Reputation: 913
I'm trying to write a script to change the width of the page, considering user's client width. It's something like this:
function adjustWidth() {
width = 0;
if (window.innerHeight) {
width = window.innerWidth;
} else if (document.documentElement && document.documentElement.clientHeight) {
width = document.documentElement.clientWidth;
} else if (document.body) {
width = document.body.clientWidth;
}
if (width < 1152) {
document.getElementsByTagName("body").style.width="950px";
}
if (width >= 1152) {
document.getElementsByTagName("body").style.width="1075px";
}
}
window.onresize = function() {
adjustWidth();
};
window.onload = function() {
adjustWidth();
};
With this script I get an error from Firebug:
document.getElementsByTagName("body").style is undefined
Now my question is, how can i access the style of body? Because in the css sheet its selector and width property are defined.
Upvotes: 21
Views: 65548
Reputation: 1068
As noted in comments (but strangely still missing among the answers), it should actually be document.body.style
. For example, document.body.style.backgroundColor = "#3f3f3f";
Upvotes: 1
Reputation: 1014
I believe what you get back from document.getElementsByTagName("body")
is HTMLCollection
. You should be able to use document.getElementsByTagName("body")[0].style
to get what you want.
Upvotes: 3
Reputation: 151
document.getElementsByTagName('body')[0].style = 'your code';
Example:
document.getElementsByTagName('body')[0].style = 'margin-top: -70px';
Upvotes: 11
Reputation: 1164
getElementsByTagName
returns an array of nodes so you must use []
to access elements.
Try document.getElementsByTagName("body")[0].style
Upvotes: 4
Reputation: 413720
That function returns a list of nodes, even though there's only one <body>
.
document.getElementsByTagName("body")[0].style = ...

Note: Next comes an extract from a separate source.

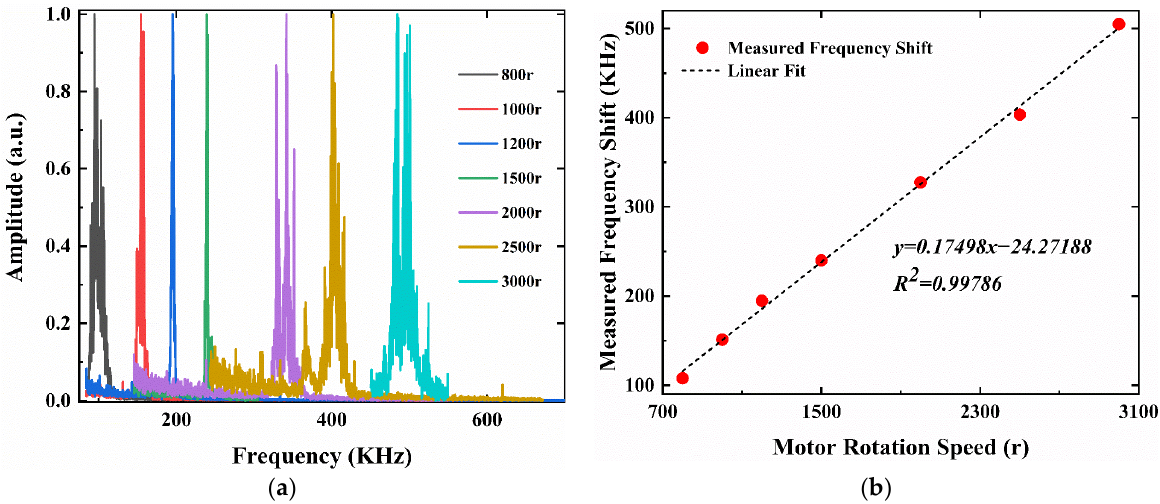
Figure 10. Measurement and fitting results of the speed of vapor with motor rotation speed range of 800 r to 3000 r. ( a ) Frequency shift wave packet; ( b ) The relationship between measured frequency shifts and motor rotation speeds.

Now, that said, you may want to look into doing this with CSS instead of JavaScript. With CSS media queries, you make such adjustments:
@media screen and (max-width: 1151px) {
body { width: 950px; }
}
@media screen and (min-width: 1152px) {
body { width: 1075px; }
}
Media queries work in IE9 and pretty much all other modern browsers. For IE8 you can fall back to JavaScript or just let the body be 100% of the viewport width or something.